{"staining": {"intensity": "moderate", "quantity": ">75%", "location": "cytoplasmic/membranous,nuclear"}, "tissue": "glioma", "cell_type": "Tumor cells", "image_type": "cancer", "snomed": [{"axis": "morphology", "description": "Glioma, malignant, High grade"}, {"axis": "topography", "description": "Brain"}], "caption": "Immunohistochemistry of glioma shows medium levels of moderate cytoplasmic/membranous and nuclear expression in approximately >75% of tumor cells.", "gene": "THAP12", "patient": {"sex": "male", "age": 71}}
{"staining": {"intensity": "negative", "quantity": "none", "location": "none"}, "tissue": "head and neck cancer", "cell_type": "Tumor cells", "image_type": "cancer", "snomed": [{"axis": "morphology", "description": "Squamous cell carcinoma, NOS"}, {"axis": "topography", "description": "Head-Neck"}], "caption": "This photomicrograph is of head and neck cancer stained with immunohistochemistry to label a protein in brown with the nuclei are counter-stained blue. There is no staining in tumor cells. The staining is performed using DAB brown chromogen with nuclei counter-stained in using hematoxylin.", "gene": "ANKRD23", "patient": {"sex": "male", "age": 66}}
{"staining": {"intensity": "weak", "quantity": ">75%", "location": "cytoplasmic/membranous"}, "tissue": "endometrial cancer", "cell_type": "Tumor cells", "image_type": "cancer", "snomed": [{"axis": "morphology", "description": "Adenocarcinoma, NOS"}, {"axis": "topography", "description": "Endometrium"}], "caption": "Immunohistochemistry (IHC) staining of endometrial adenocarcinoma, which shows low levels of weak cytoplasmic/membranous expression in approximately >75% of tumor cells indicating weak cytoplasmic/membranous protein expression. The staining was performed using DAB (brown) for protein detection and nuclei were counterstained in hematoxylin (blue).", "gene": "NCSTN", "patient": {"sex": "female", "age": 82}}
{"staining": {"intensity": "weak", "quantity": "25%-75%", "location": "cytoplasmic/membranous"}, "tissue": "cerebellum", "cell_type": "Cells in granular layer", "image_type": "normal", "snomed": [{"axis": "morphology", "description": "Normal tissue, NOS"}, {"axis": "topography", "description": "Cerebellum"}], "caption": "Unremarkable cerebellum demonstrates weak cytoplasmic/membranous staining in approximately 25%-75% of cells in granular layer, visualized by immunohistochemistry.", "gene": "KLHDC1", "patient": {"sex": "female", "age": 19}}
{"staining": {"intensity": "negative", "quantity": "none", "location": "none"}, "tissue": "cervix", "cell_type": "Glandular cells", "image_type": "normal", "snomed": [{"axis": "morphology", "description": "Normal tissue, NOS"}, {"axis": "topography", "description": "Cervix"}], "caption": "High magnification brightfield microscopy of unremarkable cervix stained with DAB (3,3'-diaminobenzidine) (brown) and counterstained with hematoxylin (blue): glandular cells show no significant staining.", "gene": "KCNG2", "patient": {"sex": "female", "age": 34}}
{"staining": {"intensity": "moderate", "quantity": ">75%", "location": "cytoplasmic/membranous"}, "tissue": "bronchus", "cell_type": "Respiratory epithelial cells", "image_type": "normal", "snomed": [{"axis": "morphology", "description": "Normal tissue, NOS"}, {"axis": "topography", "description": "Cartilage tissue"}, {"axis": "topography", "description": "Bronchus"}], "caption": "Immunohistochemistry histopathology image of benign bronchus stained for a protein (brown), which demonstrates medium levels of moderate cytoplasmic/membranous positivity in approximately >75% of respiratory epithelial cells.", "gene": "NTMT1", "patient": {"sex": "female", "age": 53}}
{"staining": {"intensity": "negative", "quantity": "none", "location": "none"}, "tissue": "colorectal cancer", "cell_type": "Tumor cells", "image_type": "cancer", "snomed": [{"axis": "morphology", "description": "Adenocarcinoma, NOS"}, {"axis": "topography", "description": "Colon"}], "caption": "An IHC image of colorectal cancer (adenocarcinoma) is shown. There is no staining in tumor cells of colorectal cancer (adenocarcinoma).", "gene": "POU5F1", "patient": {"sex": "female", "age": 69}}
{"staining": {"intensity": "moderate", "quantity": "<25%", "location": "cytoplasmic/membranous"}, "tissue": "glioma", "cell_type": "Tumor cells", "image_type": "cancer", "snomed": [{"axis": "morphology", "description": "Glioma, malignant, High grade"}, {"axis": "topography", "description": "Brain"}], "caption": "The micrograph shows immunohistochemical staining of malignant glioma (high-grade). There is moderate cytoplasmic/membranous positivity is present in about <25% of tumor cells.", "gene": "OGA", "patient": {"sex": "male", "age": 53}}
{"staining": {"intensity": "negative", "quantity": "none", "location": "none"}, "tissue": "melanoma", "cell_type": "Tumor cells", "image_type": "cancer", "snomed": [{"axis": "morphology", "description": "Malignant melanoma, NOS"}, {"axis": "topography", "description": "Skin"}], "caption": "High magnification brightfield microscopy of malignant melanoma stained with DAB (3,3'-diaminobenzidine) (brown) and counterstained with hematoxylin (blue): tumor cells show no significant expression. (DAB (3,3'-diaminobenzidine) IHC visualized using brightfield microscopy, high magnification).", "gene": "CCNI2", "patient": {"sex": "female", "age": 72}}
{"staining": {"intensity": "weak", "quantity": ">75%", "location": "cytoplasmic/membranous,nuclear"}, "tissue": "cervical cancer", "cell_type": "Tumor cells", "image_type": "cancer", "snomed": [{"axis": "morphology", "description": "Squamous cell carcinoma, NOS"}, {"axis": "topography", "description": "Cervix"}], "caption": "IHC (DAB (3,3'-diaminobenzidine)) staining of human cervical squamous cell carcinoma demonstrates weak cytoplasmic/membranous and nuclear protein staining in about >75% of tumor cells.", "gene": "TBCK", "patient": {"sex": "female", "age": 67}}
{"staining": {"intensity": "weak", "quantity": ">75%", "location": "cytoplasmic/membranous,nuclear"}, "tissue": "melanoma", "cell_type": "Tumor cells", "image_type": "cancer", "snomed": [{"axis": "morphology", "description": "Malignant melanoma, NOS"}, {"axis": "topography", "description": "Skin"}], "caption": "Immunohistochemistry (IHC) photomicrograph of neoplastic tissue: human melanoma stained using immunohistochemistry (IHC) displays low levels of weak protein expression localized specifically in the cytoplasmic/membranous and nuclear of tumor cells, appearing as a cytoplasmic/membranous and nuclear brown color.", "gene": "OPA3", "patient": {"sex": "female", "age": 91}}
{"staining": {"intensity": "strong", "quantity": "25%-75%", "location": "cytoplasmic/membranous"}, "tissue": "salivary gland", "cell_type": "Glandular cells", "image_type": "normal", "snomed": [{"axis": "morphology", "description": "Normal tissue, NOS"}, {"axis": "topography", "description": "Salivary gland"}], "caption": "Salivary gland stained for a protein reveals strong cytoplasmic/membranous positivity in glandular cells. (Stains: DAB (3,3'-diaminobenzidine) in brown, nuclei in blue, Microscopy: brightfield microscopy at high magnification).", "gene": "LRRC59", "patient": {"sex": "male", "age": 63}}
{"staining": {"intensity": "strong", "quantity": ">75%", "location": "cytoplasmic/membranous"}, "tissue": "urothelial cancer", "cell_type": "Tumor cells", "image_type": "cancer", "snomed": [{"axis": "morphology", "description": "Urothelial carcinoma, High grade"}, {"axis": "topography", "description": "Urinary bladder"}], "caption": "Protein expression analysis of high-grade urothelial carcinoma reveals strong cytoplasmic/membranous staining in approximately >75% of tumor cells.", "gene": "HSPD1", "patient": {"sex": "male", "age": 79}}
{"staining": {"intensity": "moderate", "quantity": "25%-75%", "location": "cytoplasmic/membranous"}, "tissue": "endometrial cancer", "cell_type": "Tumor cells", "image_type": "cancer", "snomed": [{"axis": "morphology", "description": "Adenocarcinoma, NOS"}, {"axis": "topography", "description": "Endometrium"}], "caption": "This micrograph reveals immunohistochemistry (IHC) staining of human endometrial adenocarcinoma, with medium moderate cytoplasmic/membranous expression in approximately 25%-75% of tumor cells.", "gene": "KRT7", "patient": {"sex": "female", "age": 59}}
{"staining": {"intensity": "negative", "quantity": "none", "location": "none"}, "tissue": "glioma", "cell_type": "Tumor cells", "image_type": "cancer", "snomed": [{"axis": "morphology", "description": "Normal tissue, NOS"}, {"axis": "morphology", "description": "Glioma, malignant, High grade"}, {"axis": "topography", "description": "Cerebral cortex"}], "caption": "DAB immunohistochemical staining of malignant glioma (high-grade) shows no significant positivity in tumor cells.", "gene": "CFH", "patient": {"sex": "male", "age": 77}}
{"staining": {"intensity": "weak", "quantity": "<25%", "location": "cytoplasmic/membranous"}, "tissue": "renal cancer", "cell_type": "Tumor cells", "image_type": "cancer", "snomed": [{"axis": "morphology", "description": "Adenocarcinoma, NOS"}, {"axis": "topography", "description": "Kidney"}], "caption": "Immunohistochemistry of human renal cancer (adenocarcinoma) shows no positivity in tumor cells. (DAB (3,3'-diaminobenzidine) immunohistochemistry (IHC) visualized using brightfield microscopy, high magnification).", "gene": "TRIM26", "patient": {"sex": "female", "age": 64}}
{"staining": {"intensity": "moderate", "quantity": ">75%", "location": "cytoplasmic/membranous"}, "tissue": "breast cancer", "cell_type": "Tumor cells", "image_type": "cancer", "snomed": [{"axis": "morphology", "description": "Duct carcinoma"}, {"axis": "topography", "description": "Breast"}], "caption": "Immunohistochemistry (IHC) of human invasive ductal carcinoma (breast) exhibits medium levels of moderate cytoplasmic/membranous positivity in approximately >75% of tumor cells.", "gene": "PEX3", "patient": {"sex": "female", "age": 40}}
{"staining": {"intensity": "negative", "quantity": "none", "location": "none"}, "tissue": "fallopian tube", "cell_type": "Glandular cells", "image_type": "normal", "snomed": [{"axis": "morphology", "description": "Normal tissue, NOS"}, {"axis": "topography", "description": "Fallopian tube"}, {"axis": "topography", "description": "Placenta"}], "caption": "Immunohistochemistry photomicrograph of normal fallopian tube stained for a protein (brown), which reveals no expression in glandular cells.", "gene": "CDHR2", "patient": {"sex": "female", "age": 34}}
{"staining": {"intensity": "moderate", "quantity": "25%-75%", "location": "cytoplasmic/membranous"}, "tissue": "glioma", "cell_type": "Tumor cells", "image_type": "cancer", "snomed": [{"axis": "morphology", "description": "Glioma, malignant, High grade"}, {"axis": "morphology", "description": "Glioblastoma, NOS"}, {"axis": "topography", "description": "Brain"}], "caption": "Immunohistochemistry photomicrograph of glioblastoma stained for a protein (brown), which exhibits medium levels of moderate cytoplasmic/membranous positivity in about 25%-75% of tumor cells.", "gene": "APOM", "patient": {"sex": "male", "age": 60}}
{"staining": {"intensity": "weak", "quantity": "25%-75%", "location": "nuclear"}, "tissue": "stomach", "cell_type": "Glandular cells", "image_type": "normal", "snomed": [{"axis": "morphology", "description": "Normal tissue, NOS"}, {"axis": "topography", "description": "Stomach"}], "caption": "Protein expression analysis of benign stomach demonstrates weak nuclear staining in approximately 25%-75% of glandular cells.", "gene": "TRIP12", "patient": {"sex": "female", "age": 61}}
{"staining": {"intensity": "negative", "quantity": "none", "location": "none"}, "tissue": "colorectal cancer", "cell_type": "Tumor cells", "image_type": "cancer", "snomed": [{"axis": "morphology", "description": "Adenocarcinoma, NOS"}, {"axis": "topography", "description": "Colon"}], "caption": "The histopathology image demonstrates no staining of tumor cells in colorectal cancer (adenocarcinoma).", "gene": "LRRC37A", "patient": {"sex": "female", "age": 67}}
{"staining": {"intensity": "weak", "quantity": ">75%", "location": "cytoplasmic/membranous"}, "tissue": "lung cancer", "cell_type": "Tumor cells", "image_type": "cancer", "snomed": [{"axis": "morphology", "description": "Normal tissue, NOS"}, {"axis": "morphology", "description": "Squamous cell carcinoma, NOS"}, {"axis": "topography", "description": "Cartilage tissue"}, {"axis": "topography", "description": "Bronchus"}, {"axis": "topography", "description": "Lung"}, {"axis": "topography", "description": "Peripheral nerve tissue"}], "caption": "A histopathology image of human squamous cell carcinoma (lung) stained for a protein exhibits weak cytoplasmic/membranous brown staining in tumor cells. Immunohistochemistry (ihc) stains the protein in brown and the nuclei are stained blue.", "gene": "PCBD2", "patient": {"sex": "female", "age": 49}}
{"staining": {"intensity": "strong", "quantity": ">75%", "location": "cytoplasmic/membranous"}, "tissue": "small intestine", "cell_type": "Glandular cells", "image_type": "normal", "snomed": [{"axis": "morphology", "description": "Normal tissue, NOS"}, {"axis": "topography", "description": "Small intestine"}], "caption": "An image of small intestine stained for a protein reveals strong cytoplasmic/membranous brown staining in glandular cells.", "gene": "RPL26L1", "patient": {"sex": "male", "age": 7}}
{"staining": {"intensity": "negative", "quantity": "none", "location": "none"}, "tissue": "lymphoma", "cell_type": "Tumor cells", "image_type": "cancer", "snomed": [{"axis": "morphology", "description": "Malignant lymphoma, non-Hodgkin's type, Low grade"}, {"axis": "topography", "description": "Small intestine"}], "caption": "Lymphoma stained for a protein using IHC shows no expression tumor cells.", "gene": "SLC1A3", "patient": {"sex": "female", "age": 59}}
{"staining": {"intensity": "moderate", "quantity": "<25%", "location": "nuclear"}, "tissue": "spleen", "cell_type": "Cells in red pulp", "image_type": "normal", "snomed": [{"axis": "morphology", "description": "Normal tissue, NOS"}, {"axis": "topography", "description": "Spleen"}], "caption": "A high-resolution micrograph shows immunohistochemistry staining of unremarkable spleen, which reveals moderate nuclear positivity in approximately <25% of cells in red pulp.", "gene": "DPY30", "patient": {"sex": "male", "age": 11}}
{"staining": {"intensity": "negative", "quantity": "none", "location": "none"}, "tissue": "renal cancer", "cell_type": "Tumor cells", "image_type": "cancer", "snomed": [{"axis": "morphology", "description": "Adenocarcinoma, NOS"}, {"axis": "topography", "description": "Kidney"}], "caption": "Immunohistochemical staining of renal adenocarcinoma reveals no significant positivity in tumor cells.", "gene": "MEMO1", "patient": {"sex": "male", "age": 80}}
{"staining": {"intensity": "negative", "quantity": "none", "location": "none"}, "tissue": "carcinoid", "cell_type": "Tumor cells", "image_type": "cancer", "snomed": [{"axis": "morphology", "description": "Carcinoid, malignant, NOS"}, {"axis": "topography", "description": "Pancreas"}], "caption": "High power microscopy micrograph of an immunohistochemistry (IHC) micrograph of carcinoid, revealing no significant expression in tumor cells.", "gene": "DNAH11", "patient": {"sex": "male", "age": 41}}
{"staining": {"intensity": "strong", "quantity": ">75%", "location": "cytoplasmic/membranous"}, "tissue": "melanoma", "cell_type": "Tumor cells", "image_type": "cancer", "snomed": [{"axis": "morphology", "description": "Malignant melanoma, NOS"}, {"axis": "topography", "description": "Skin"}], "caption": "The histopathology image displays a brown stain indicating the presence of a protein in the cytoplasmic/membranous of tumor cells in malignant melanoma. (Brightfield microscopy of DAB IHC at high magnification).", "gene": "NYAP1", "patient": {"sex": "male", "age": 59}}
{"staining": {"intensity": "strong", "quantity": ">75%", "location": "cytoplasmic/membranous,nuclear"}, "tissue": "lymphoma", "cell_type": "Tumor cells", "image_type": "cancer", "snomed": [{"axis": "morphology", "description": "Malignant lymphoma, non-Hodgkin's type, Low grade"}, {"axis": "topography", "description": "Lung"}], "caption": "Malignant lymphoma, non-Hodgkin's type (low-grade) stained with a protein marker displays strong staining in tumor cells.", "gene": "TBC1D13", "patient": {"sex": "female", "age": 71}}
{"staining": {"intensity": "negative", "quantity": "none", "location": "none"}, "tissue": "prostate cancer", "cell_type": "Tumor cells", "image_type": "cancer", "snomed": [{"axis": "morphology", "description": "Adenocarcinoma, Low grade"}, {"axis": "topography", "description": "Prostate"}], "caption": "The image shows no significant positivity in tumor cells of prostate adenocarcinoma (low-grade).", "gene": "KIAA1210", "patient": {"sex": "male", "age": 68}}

Assignment:
With the line that has "(IHC) photomicrograph of" as the first and the line that has "gland stained for" as the last, repeat exactly that run of lines above and no more.

Written answer:
{"staining": {"intensity": "weak", "quantity": ">75%", "location": "cytoplasmic/membranous,nuclear"}, "tissue": "melanoma", "cell_type": "Tumor cells", "image_type": "cancer", "snomed": [{"axis": "morphology", "description": "Malignant melanoma, NOS"}, {"axis": "topography", "description": "Skin"}], "caption": "Immunohistochemistry (IHC) photomicrograph of neoplastic tissue: human melanoma stained using immunohistochemistry (IHC) displays low levels of weak protein expression localized specifically in the cytoplasmic/membranous and nuclear of tumor cells, appearing as a cytoplasmic/membranous and nuclear brown color.", "gene": "OPA3", "patient": {"sex": "female", "age": 91}}
{"staining": {"intensity": "strong", "quantity": "25%-75%", "location": "cytoplasmic/membranous"}, "tissue": "salivary gland", "cell_type": "Glandular cells", "image_type": "normal", "snomed": [{"axis": "morphology", "description": "Normal tissue, NOS"}, {"axis": "topography", "description": "Salivary gland"}], "caption": "Salivary gland stained for a protein reveals strong cytoplasmic/membranous positivity in glandular cells. (Stains: DAB (3,3'-diaminobenzidine) in brown, nuclei in blue, Microscopy: brightfield microscopy at high magnification).", "gene": "LRRC59", "patient": {"sex": "male", "age": 63}}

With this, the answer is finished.